BEGIN RECORDS SHOWN

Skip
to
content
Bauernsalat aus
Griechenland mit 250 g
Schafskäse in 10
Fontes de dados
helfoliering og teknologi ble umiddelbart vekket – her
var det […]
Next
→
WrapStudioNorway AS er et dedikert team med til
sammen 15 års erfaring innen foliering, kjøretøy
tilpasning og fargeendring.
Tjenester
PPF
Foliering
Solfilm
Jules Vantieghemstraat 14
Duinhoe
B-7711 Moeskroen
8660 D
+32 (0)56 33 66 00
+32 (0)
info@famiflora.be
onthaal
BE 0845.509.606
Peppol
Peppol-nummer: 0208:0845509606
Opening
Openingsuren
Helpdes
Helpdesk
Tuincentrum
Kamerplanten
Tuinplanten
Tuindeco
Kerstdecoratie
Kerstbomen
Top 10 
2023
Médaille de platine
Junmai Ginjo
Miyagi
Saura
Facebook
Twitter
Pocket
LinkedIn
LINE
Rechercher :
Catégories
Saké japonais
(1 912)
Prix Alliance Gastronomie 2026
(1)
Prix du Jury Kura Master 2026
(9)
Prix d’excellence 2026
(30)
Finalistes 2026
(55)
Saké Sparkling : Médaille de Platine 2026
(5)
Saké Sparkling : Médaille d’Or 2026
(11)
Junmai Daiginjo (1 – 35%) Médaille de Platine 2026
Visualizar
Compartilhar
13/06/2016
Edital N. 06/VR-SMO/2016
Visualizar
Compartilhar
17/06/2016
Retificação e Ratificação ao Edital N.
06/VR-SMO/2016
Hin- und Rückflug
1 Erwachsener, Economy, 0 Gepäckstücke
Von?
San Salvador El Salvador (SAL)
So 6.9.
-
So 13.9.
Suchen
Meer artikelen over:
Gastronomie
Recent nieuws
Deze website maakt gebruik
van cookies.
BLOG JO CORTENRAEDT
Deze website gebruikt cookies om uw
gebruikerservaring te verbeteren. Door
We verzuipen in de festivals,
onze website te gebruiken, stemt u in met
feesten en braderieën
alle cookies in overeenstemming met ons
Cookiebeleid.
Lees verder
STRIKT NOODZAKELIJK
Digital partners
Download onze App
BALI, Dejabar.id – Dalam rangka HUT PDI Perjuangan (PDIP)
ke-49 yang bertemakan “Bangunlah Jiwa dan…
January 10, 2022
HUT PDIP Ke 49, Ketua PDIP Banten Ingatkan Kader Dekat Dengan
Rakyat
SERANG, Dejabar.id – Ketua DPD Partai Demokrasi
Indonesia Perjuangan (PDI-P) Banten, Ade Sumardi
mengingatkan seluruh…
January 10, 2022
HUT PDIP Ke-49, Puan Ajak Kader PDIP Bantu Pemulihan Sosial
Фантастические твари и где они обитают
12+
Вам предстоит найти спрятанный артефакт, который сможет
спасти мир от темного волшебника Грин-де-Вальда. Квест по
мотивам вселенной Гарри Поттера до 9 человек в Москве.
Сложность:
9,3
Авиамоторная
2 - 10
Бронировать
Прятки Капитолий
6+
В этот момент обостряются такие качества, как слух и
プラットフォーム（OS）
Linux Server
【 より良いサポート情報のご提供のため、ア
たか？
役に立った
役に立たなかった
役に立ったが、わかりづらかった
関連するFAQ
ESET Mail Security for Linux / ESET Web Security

END RECORDS SHOWN

WRITTEN TASK:
Set down every line of the records above without any change, keeping the original order and line breaks.

WRITTEN ANSWER:
Skip
to
content
Bauernsalat aus
Griechenland mit 250 g
Schafskäse in 10
Fontes de dados
helfoliering og teknologi ble umiddelbart vekket – her
var det […]
Next
→
WrapStudioNorway AS er et dedikert team med til
sammen 15 års erfaring innen foliering, kjøretøy
tilpasning og fargeendring.
Tjenester
PPF
Foliering
Solfilm
Jules Vantieghemstraat 14
Duinhoe
B-7711 Moeskroen
8660 D
+32 (0)56 33 66 00
+32 (0)
info@famiflora.be
onthaal
BE 0845.509.606
Peppol
Peppol-nummer: 0208:0845509606
Opening
Openingsuren
Helpdes
Helpdesk
Tuincentrum
Kamerplanten
Tuinplanten
Tuindeco
Kerstdecoratie
Kerstbomen
Top 10 
2023
Médaille de platine
Junmai Ginjo
Miyagi
Saura
Facebook
Twitter
Pocket
LinkedIn
LINE
Rechercher :
Catégories
Saké japonais
(1 912)
Prix Alliance Gastronomie 2026
(1)
Prix du Jury Kura Master 2026
(9)
Prix d’excellence 2026
(30)
Finalistes 2026
(55)
Saké Sparkling : Médaille de Platine 2026
(5)
Saké Sparkling : Médaille d’Or 2026
(11)
Junmai Daiginjo (1 – 35%) Médaille de Platine 2026
Visualizar
Compartilhar
13/06/2016
Edital N. 06/VR-SMO/2016
Visualizar
Compartilhar
17/06/2016
Retificação e Ratificação ao Edital N.
06/VR-SMO/2016
Hin- und Rückflug
1 Erwachsener, Economy, 0 Gepäckstücke
Von?
San Salvador El Salvador (SAL)
So 6.9.
-
So 13.9.
Suchen
Meer artikelen over:
Gastronomie
Recent nieuws
Deze website maakt gebruik
van cookies.
BLOG JO CORTENRAEDT
Deze website gebruikt cookies om uw
gebruikerservaring te verbeteren. Door
We verzuipen in de festivals,
onze website te gebruiken, stemt u in met
feesten en braderieën
alle cookies in overeenstemming met ons
Cookiebeleid.
Lees verder
STRIKT NOODZAKELIJK
Digital partners
Download onze App
BALI, Dejabar.id – Dalam rangka HUT PDI Perjuangan (PDIP)
ke-49 yang bertemakan “Bangunlah Jiwa dan…
January 10, 2022
HUT PDIP Ke 49, Ketua PDIP Banten Ingatkan Kader Dekat Dengan
Rakyat
SERANG, Dejabar.id – Ketua DPD Partai Demokrasi
Indonesia Perjuangan (PDI-P) Banten, Ade Sumardi
mengingatkan seluruh…
January 10, 2022
HUT PDIP Ke-49, Puan Ajak Kader PDIP Bantu Pemulihan Sosial
Фантастические твари и где они обитают
12+
Вам предстоит найти спрятанный артефакт, который сможет
спасти мир от темного волшебника Грин-де-Вальда. Квест по
мотивам вселенной Гарри Поттера до 9 человек в Москве.
Сложность:
9,3
Авиамоторная
2 - 10
Бронировать
Прятки Капитолий
6+
В этот момент обостряются такие качества, как слух и
プラットフォーム（OS）
Linux Server
【 より良いサポート情報のご提供のため、ア
たか？
役に立った
役に立たなかった
役に立ったが、わかりづらかった
関連するFAQ
ESET Mail Security for Linux / ESET Web Security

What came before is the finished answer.